Baby sitting on blanketShare on Pinterest
Guille Faingold/Stocksy United

When it comes to raising a child, everyone has an opinion on everything — especially discipline. Most parents agree that kids need discipline, and many think you can lay the groundwork for this fairly early.

But how it should be done is highly debatable.

Blanket training — also called blanket time — is a controversial parenting method used to teach obedience and self-control to babies starting as young as 6 months old.

It’s gotten some press lately as a method reportedly used by members of the Duggar family, a reality TV family known for their many kids and conservative views.

At its core, blanket training consists of placing your baby on a blanket for a certain period of time — perhaps starting with a 5-minute interval and working your way up — and only allowing them access to any toys or activities on the blanket during that time.

In theory, the method emphasizes positive reinforcement — but in reality, many believe that some of the disciplinary tactics used when baby crawls off the blanket before time is up are questionable at best.

Part of this is because the method has its origins in the book “To Train Up a Child” by Michael and Debi Pearl.

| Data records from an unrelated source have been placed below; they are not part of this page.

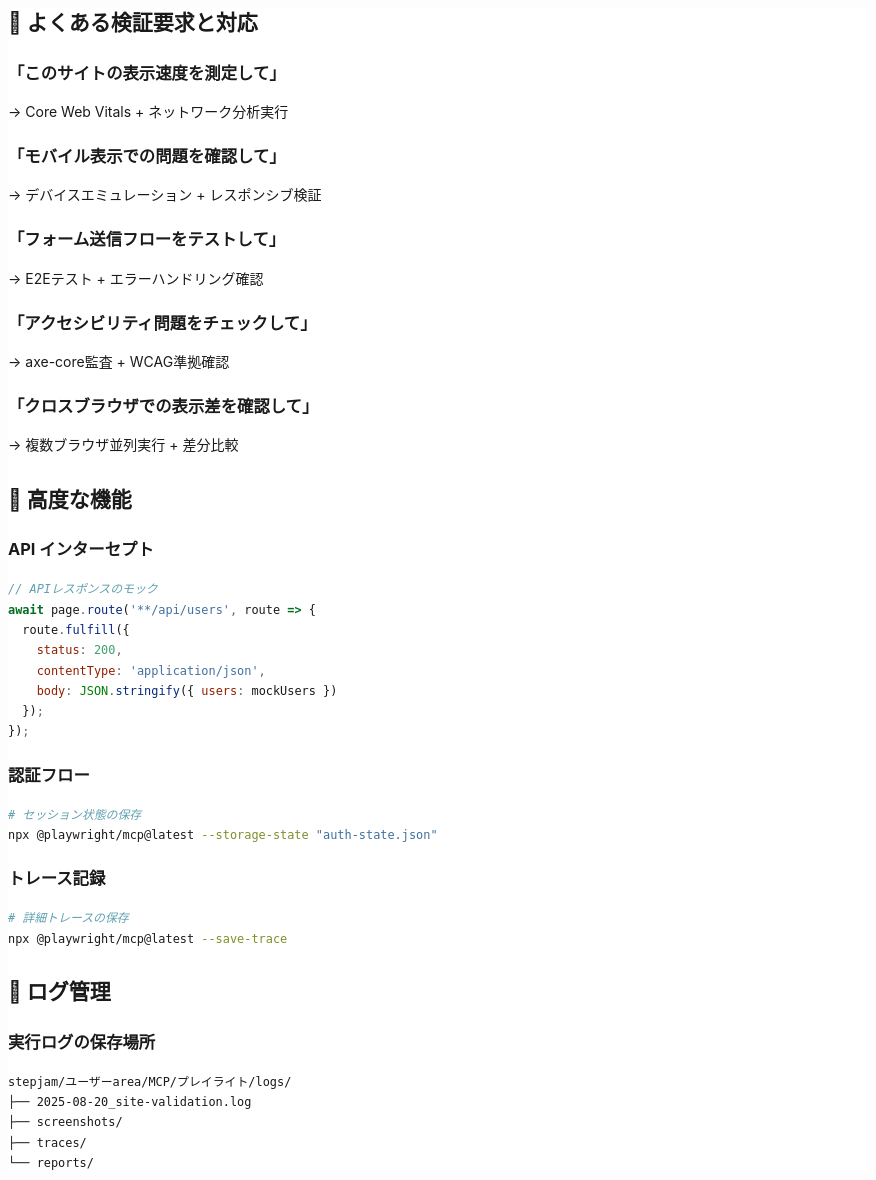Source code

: ## 🎯 よくある検証要求と対応

### 「このサイトの表示速度を測定して」
→ Core Web Vitals + ネットワーク分析実行

### 「モバイル表示での問題を確認して」  
→ デバイスエミュレーション + レスポンシブ検証

### 「フォーム送信フローをテストして」
→ E2Eテスト + エラーハンドリング確認

### 「アクセシビリティ問題をチェックして」
→ axe-core監査 + WCAG準拠確認

### 「クロスブラウザでの表示差を確認して」
→ 複数ブラウザ並列実行 + 差分比較

## 🔧 高度な機能

### API インターセプト
```javascript
// APIレスポンスのモック
await page.route('**/api/users', route => {
  route.fulfill({
    status: 200,
    contentType: 'application/json',
    body: JSON.stringify({ users: mockUsers })
  });
});
```

### 認証フロー
```bash
# セッション状態の保存
npx @playwright/mcp@latest --storage-state "auth-state.json"
```

### トレース記録
```bash
# 詳細トレースの保存
npx @playwright/mcp@latest --save-trace
```

## 📁 ログ管理

### 実行ログの保存場所
```
stepjam/ユーザーarea/MCP/プレイライト/logs/
├── 2025-08-20_site-validation.log
├── screenshots/
├── traces/
└── reports/
```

First published in 1994, this book has been criticized by many for advocating the use of physical force (“corporal punishment” including spanking and hitting with implements like rulers) against rebellious children.

So, in the case of blanket training, parents can hit or spank their child when the child leaves the blanket.

Further, to really reinforce the child’s total obedience even in the face of temptation, parents may place beloved objects just off the blanket and use corporal punishment if their baby crawls to these items.

Proponents of blanket training say that it leads to greater self-control and obedience.

They point out that once a baby is blanket trained, you can enjoy a day at the park, the beach, a friend’s place, or anywhere else without worrying about your little one wandering off or getting into potentially dangerous areas that haven’t been babyproofed.

Also, while the method may have its roots in a book that praises corporal punishment and the use of physical force, some people point out that blanket training doesn’t have to include this. It can be done with positive reinforcement only.

Positive reinforcement could mean praising your baby for staying on the blanket and reaching for toys that are on the blanket. (Pro tip: Many babies love it when you clap for them!)

The criticisms of this method mainly point to its often-included element of physical force, such as spanking with a “switch.” In fact, many reputable organizations have taken a stance against this.

For example, the American Psychological Association, in February 2019, adopted the Resolution on Physical Discipline of Children by Parents. This resolution states that physical discipline doesn’t help behavior and — in fact — can do emotional and behavioral harm over time.

The American Academy of Pediatrics — drawing on 20 years of research — also opposes corporal punishment in its policy statement on disciplining children effectively.

The list of organizations against corporal punishment is actually quite long and also includes the American Academy of Family Physicians and the Centers for Disease Control and Prevention.

When it comes to enforcing discipline in your child, it can be difficult to know what method to use. Blanket training is popular in some circles, but it’s also controversial.

Generally, 6 months of age is considered too young for most forms of discipline, and dozens of pediatric and psychological organizations state that corporal punishment is never OK.

Yet, having a comfort object, like a blanket, can be a positive for your baby. It can start out as a safe place for tummy time and become a spot for your child to play.

Using positive reinforcement and attention redirection — and a firm no when your baby or toddler goes for something unsafe — can help establish a good foundation for obedience later on.

Ultimately, teaching your child right from wrong and how you want them to behave is a process that takes place over time, with real-world experiences and positive reinforcement. Boundaries are appropriate — your child has to know not to dash into the street, for example — but harsh methods don’t help and may even hurt.